── SUPPLIED MATERIAL

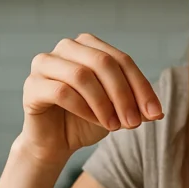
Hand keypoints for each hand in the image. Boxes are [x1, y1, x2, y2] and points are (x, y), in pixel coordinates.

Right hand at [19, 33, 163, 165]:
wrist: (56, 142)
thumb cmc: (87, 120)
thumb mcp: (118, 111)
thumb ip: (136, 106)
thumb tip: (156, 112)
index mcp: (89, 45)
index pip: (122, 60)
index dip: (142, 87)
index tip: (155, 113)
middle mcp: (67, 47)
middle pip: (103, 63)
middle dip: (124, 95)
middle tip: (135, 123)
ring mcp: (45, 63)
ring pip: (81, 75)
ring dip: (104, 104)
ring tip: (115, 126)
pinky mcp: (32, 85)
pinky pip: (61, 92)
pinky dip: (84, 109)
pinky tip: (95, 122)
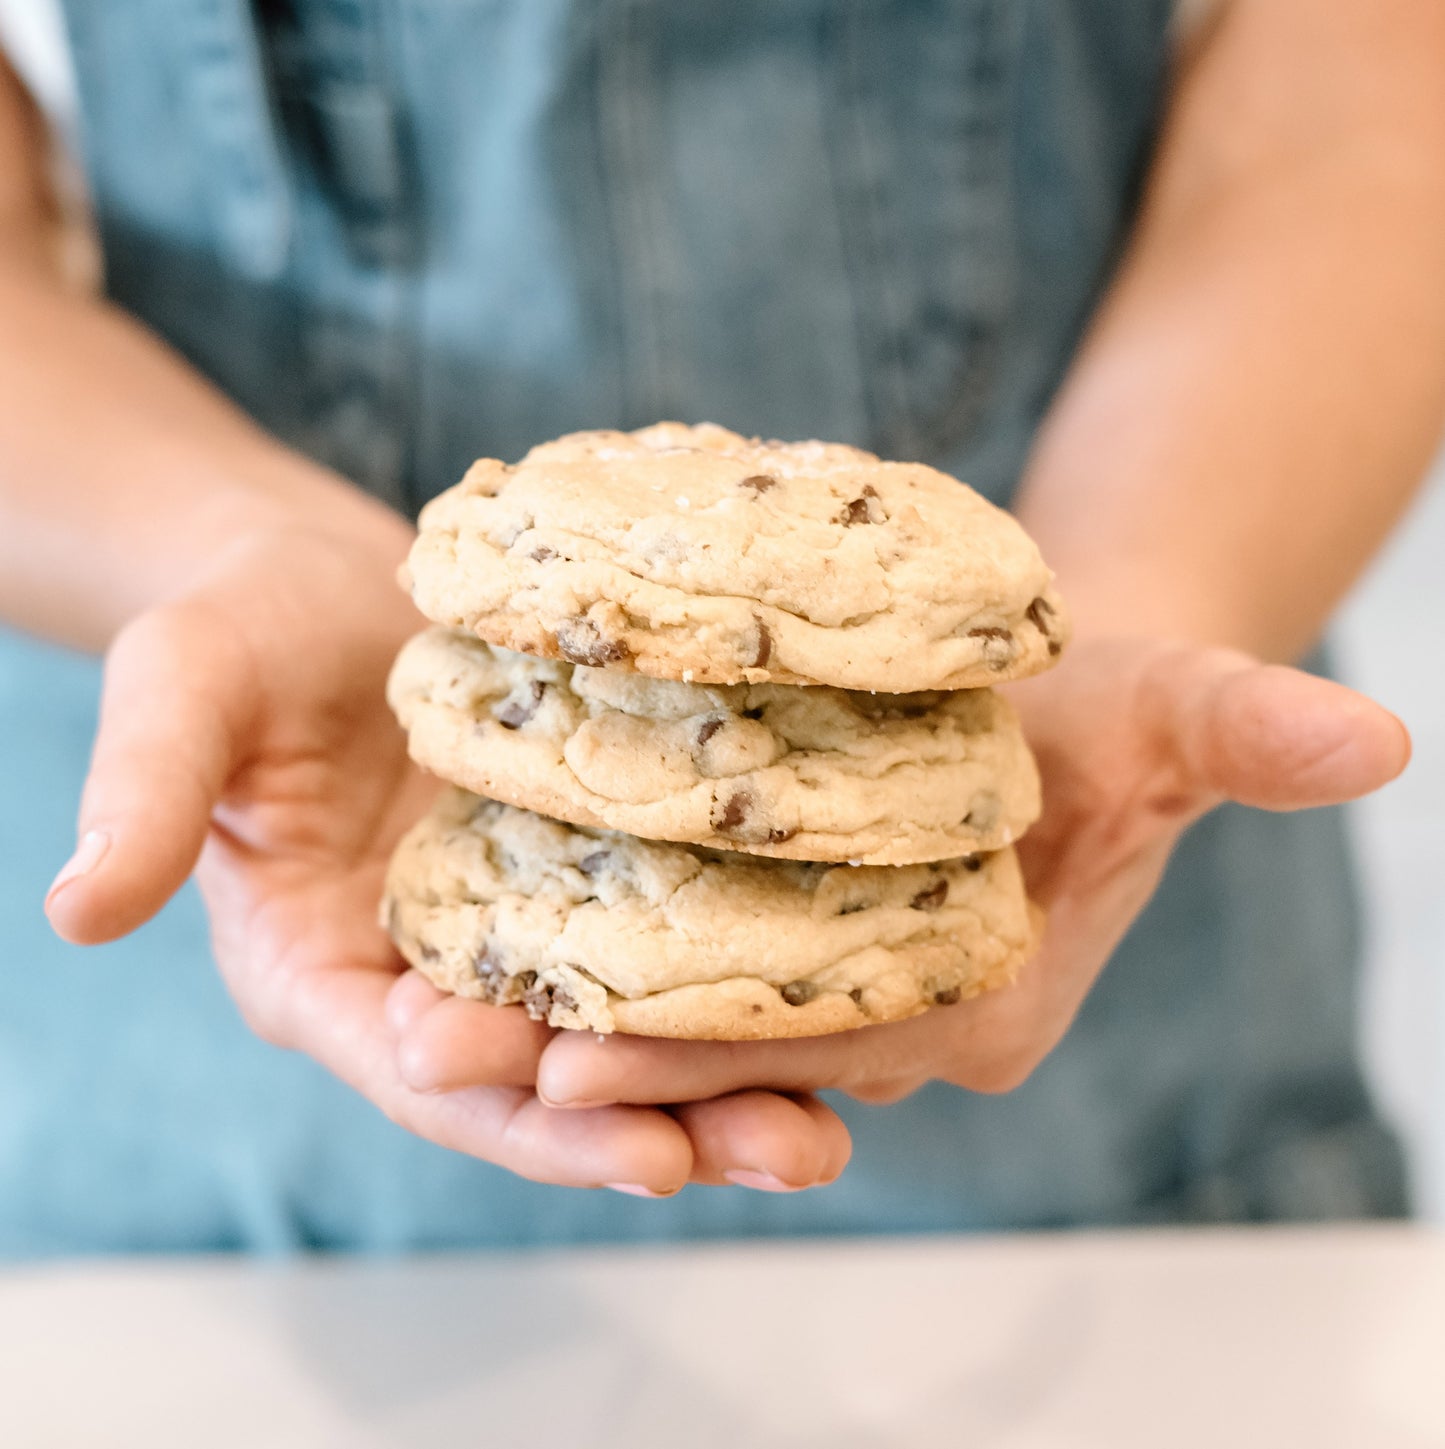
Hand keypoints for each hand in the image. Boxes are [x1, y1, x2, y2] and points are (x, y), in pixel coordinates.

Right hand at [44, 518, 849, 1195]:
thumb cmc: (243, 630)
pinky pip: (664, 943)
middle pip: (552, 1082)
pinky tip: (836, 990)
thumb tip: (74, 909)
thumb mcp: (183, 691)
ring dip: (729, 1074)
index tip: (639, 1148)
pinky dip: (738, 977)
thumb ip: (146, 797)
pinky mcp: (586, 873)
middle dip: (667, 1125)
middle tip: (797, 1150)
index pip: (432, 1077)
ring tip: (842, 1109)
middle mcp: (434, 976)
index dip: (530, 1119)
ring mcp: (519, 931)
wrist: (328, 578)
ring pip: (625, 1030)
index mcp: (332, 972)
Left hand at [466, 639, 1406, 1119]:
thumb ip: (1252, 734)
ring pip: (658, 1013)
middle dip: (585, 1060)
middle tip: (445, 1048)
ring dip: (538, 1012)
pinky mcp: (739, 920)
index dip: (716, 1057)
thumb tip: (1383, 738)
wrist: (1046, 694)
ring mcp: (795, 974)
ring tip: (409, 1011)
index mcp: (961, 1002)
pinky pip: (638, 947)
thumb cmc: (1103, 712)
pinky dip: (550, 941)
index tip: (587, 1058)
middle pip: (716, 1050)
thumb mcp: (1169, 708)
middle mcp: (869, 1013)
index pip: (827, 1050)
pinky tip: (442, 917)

────
── SUPPLIED MATERIAL

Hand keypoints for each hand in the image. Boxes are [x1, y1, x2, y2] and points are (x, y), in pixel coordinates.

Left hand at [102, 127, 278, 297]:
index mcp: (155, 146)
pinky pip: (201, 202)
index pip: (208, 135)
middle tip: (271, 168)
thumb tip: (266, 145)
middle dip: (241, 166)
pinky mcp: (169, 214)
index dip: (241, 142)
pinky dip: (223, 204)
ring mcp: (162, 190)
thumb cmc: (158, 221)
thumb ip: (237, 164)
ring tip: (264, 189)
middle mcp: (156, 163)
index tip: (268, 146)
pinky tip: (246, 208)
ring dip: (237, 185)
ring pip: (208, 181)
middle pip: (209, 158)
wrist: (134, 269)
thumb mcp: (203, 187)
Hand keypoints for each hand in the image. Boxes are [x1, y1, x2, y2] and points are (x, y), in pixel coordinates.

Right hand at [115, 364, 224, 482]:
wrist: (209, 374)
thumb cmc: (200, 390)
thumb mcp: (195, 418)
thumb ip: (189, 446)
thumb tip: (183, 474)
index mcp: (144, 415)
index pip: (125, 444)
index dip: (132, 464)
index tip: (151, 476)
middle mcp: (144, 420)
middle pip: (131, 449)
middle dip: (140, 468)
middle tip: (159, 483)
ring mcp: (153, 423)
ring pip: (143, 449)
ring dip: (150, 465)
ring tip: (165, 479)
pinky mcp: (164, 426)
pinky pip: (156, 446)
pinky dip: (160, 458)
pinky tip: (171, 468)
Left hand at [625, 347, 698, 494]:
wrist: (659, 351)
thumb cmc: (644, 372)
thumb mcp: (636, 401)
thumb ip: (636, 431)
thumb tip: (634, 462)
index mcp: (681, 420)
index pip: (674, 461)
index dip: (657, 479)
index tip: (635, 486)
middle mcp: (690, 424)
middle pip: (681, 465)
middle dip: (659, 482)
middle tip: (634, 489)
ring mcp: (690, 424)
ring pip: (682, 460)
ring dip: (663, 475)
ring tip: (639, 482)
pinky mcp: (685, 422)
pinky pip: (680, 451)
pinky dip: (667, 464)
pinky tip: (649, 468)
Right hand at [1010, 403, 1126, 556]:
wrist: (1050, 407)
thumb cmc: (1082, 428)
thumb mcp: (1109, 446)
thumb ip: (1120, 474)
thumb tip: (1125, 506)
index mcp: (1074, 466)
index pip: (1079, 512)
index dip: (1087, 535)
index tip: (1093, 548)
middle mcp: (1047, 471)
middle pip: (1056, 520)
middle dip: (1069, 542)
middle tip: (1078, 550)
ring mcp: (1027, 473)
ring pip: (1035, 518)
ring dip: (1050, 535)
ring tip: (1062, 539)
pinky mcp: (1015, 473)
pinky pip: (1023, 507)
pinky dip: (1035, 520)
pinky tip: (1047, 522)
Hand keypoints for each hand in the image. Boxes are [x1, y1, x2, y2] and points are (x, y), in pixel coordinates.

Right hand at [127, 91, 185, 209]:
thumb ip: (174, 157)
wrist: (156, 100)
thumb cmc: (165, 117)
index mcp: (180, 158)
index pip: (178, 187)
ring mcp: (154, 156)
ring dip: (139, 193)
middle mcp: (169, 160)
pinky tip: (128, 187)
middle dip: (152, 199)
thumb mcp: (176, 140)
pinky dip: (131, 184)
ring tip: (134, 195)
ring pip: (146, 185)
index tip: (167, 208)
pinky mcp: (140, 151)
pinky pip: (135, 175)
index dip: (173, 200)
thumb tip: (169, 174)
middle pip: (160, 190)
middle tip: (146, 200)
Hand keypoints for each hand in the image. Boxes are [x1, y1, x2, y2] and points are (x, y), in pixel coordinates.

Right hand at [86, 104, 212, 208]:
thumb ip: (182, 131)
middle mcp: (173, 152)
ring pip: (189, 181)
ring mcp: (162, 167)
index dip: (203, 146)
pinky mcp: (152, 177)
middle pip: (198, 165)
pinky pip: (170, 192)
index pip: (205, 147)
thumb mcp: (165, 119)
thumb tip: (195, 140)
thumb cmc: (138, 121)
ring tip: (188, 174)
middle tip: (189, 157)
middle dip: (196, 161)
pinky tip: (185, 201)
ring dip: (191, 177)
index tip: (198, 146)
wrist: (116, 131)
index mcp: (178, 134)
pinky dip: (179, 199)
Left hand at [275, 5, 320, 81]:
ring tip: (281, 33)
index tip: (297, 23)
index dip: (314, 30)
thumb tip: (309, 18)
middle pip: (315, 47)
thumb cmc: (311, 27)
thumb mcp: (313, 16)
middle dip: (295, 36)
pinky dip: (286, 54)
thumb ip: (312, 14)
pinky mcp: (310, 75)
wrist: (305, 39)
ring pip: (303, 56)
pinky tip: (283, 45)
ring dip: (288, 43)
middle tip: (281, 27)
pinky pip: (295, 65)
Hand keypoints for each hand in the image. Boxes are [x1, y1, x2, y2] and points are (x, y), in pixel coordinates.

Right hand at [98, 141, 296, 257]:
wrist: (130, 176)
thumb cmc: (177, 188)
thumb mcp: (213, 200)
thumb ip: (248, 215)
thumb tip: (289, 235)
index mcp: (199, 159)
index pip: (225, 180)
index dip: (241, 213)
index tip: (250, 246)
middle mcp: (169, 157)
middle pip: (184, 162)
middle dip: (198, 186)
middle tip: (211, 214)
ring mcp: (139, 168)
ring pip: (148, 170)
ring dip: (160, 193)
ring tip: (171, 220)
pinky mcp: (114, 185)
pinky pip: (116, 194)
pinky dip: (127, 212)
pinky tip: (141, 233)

────
── SUPPLIED MATERIAL

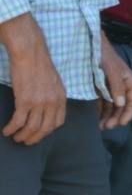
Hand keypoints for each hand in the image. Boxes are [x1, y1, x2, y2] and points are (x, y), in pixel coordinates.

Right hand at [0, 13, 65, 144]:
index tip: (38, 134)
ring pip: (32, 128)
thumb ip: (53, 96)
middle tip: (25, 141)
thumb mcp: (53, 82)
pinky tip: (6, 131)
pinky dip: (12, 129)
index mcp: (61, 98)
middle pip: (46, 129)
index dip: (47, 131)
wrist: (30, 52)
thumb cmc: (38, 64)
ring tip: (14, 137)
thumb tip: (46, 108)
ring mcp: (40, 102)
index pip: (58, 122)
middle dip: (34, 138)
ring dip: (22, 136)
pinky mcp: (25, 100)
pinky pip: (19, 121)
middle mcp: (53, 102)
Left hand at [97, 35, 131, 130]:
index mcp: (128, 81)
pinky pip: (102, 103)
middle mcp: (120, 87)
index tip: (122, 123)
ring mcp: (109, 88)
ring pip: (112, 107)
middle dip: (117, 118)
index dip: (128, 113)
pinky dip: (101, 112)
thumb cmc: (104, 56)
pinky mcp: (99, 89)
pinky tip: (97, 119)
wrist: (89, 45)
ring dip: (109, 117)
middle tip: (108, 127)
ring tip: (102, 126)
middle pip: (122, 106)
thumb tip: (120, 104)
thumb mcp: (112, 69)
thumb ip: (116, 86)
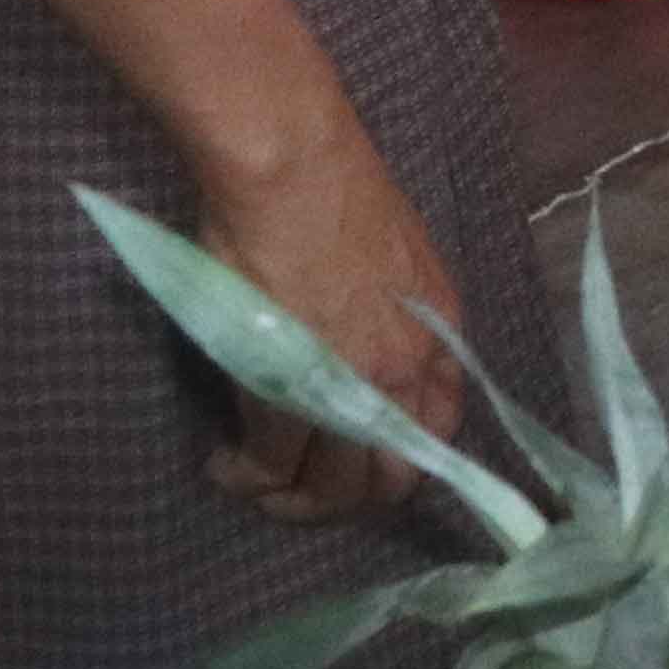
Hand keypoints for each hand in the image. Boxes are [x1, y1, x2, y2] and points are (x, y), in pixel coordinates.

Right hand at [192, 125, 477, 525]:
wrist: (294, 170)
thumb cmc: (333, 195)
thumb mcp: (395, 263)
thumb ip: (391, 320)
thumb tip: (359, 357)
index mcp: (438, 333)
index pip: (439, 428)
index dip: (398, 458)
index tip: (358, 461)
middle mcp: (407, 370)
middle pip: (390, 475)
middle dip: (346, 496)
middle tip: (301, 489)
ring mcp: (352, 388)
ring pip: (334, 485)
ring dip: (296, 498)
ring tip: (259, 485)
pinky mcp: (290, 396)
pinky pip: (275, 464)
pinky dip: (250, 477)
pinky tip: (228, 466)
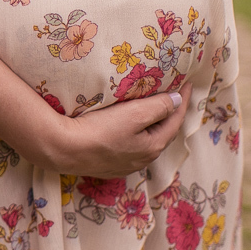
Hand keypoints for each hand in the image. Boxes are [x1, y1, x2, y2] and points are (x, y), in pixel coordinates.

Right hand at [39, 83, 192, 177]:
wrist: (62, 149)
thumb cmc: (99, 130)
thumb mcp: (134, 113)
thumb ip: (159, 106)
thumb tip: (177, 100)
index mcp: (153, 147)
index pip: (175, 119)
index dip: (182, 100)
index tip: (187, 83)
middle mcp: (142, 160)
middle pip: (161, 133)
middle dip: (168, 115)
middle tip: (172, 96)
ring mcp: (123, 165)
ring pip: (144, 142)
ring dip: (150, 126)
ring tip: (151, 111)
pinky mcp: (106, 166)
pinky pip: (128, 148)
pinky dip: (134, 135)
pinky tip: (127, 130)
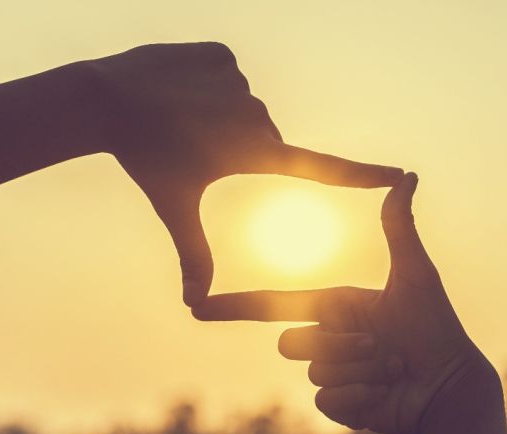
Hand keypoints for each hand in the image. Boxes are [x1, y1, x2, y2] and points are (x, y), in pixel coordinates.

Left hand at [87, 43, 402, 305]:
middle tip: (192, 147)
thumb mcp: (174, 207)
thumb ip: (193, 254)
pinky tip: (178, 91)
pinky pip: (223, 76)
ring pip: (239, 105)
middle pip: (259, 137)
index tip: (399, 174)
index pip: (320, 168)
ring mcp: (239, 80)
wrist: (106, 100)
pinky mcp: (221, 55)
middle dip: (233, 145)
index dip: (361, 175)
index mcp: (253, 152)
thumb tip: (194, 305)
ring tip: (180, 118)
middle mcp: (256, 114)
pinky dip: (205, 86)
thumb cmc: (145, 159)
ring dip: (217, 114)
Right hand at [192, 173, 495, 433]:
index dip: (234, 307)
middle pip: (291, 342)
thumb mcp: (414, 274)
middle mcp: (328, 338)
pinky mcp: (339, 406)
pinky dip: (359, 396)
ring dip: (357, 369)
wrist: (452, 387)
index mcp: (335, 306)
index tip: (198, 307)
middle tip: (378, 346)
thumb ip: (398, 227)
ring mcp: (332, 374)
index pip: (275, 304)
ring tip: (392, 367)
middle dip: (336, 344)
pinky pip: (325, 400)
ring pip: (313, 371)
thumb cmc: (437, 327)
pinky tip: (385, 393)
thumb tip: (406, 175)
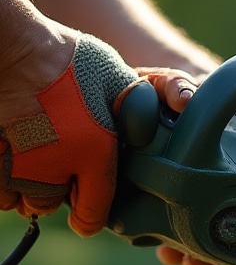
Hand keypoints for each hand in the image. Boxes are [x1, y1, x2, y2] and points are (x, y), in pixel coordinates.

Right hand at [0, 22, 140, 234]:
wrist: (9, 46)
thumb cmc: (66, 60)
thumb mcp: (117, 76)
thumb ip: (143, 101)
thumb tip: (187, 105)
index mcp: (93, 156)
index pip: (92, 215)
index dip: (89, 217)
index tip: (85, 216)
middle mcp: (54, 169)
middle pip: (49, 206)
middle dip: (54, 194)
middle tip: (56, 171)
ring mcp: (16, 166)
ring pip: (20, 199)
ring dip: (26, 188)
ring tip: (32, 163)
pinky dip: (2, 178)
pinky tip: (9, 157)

────

◆ ABOUT THIS EXERCISE: Looking at the entries above, can you reproduce exactly the lines from the one that holds "index dip: (132, 464)" through the one that holds "thumb ip: (174, 157)", and only those?

◆ ANSWER TO THIS PROBLEM:
index dip: (132, 464)
index tip: (151, 476)
middle mcp: (144, 420)
middle pip: (131, 449)
middle dip: (140, 468)
middle tip: (159, 483)
ring mcp: (153, 423)
ring pip: (143, 449)
ring dip: (150, 465)
ring tip: (165, 479)
pinky mcp: (164, 426)
pinky pip: (156, 446)
pinky dip: (160, 458)
pinky tip: (171, 468)
Left hand at [625, 347, 698, 494]:
wrist: (659, 351)
thumb cmc: (644, 372)
thumb mcp: (636, 401)
thumb ip: (636, 431)
thumb tip: (634, 462)
index mcp: (681, 420)
index pip: (674, 461)
index dip: (657, 479)
index tip: (635, 486)
middle mcp: (690, 424)
middle pip: (681, 465)
middle dip: (659, 482)
middle tip: (634, 489)
ring mcp: (690, 424)
ring pip: (682, 460)
ring dip: (663, 475)
ring tip: (639, 482)
pinky mcp: (685, 422)
pinky pip: (680, 451)
pinky dip: (667, 464)
pinky tip: (649, 468)
Right hand at [1010, 403, 1126, 556]:
wrist: (1050, 407)
thumb cmc: (1082, 428)
thumb mcp: (1109, 446)
thumb ip: (1120, 474)
thumb tip: (1125, 506)
index mcp: (1074, 466)
index pip: (1079, 512)
index dip: (1087, 535)
index tip: (1093, 548)
middle mcp: (1047, 471)
middle pip: (1056, 520)
middle dip: (1069, 542)
middle tip: (1078, 550)
ring mcp: (1027, 473)
ring pip: (1035, 518)
ring dip: (1050, 535)
ring tip: (1062, 539)
pinky mcp: (1015, 473)
pinky pip: (1023, 507)
pinky dip: (1035, 520)
pinky tip: (1047, 522)
Hand keypoints for each hand in the image. Boxes are [x1, y1, x2, y2] and points are (x, y), in pixel coordinates.

Right hand at [127, 91, 185, 209]:
thumb ip: (174, 157)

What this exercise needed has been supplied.